The music industry is dominated by the three major labels who together represent close to 70% of the industry’s revenue (UMG 32%, Sony Music 21% and Warner Music Group 16%). More importantly, streaming services such as Spotify need the music content from all major labels, missing one makes the service incomplete. Hence, each label has a monopoly on their music recordings. No matter which streaming service wins in the future, each of the labels’ recordings are a must-have. As the largest label, UMG benefits from economies of scale. They also have the best track record in breaking through the next big artists. Their artists consistently take the top spots in various rankings. This not only led UMG to outgrow the other labels; it also makes them the first choice for many upcoming artists, a source of future income.
The role of a music label is to discover, sign and help artists launch a successful career. The label makes all the required investments in developing the artist, the related marketing, promotion and distribution expenses. In return, the label receives the copyrights to typically 4-5 albums. These copyrights generally last for 70 years after the artists’ death. Labels license these rights to streaming services and (social) media, and by selling physical copies. Labels typically share ~15-25% of revenue with the artists.
Streaming is the primary growth driver for UMG. Since 2015, streaming revenue grew at ~25-30% per year. It went from 19% of UMG’s revenue to more than 65% today. Labels license their music rights to streaming services on a revenue-share agreement. Collectively they receive around 65% of a streaming service’s revenue that is split based on the listening share. Since UMG’s music recordings represents 32% of music streamed, UMG receives ~21% (65% × 32%) of the streaming service’s revenue. Not only did streaming revitalize the music industry, it also improved the quality of UMG’s earnings as it shifted the historically hit-driven business model towards a recurring subscription one. Even if we enter a recession, we suspect that the majority will not cancel their €10 per month music subscription.

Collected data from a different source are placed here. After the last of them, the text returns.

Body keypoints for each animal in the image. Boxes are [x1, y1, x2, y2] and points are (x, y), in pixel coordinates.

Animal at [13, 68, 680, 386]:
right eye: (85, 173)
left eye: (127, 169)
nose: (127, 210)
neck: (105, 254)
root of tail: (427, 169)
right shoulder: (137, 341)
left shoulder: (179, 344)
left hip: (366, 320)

We believe we are still in the early innings of the streaming adoption curve. Today, only 11% of global and 34% of developed market smartphone users have a music streaming subscription. Next to streaming subscriber growth, music is vastly under monetized. While video streaming services like Netflix raise their prices on average by 6-8% per year, Spotify kept their price flat at €10 per month since 2013. Other major music streaming services such as Amazon Music and Apple Music started raising prices for the first time in 2022. Spotify repeated many times that they will raise their prices as well. This could usher in a series of price hikes, similar to Netflix in 2014. UMG benefits directly as they receive a percentage of the streaming services’ revenue. Since it requires no additional costs, aside from the 15-25% artists’ royalty share, price increases come at very high margins for UMG.

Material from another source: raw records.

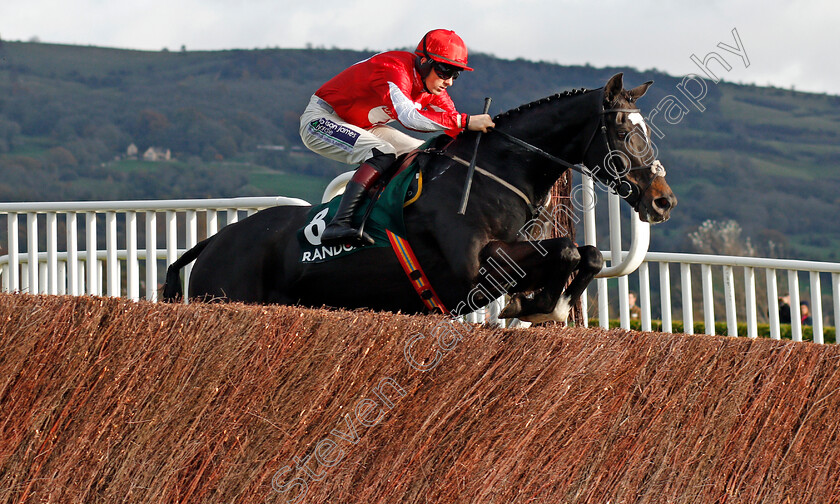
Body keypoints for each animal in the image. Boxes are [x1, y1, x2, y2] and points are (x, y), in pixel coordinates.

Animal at [162, 73, 676, 324]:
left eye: (646, 131)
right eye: (624, 132)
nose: (663, 201)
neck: (497, 171)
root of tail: (215, 241)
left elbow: (587, 252)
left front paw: (545, 303)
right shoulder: (475, 266)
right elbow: (569, 249)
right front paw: (542, 304)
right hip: (223, 292)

UMG guides for high-single-digit organic revenue growth and margins to expand from 21% to mid-twenties over the medium-term. This leads to low-teens earnings growth. Adding the above-mentioned potential price increases could raise earnings growth to the mid-teens. UMG trades at 21x expected 2024 earnings. They convert 100% of earnings into free cash flow, allowing them to pay a 2.5% dividend yield, acquire music rights collections and repurchase shares. We consider this an attractive valuation for a unique business with good growth prospects, low cyclicality and modest financial leverage.
One of the main risks to the thesis is that the streaming adoption is already higher than we believe. So far, the data does not indicate this. We only have to look at Scandinavia, home of Spotify and the earliest adopters of paid music streaming services, where penetration rates are already at 56% and still growing. The adoption trend in developed markets are similar to Scandinavia, but a few years behind.

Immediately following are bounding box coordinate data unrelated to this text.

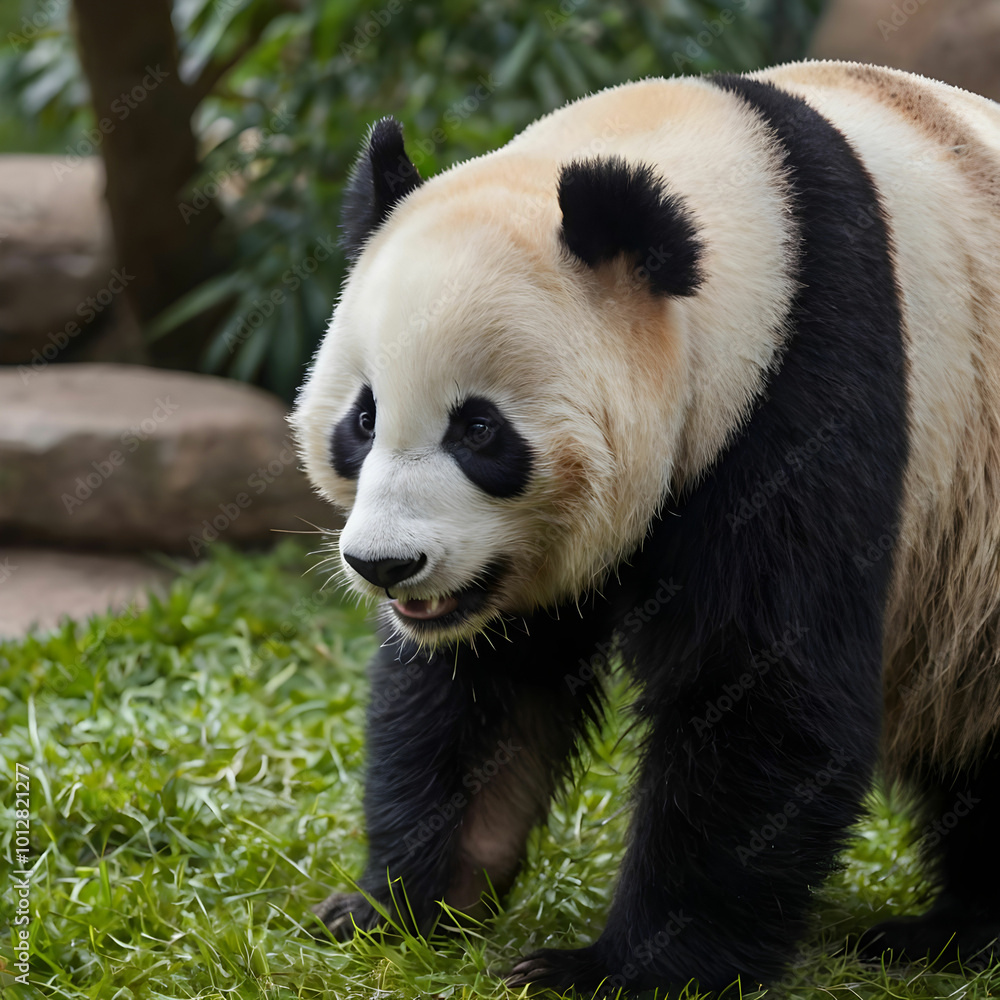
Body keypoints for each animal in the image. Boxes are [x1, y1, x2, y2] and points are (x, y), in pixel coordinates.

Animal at [291, 60, 1000, 994]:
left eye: (479, 431)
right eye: (363, 419)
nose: (385, 565)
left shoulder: (812, 384)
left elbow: (762, 688)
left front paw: (618, 967)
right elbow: (478, 690)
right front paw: (397, 906)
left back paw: (952, 933)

Another risk is that streaming lowers the barriers to entry, opening the door to new competition. However, it also raised the barriers to succeed. There are more than 100 thousand new recordings uploaded to Spotify every day. Hence, it’s increasingly difficult to cut through the noise. Labels have experience, connections with music producers and distribution partners, and data that improve an artists’ chance of success. Moreover, more than 60% of revenue is generated by music that is three years or older, benefiting the incumbent labels.
While UMG’s business model does not expose itself to many emissions; UMG is committed to reduce its impact on the environment by lowering the emissions related to their supply chain and buildings. UMG aligns with the UN Sustainable Development Goals and the Carbon Disclosure Project and will produce concrete GHG-emission reduction targets later this year.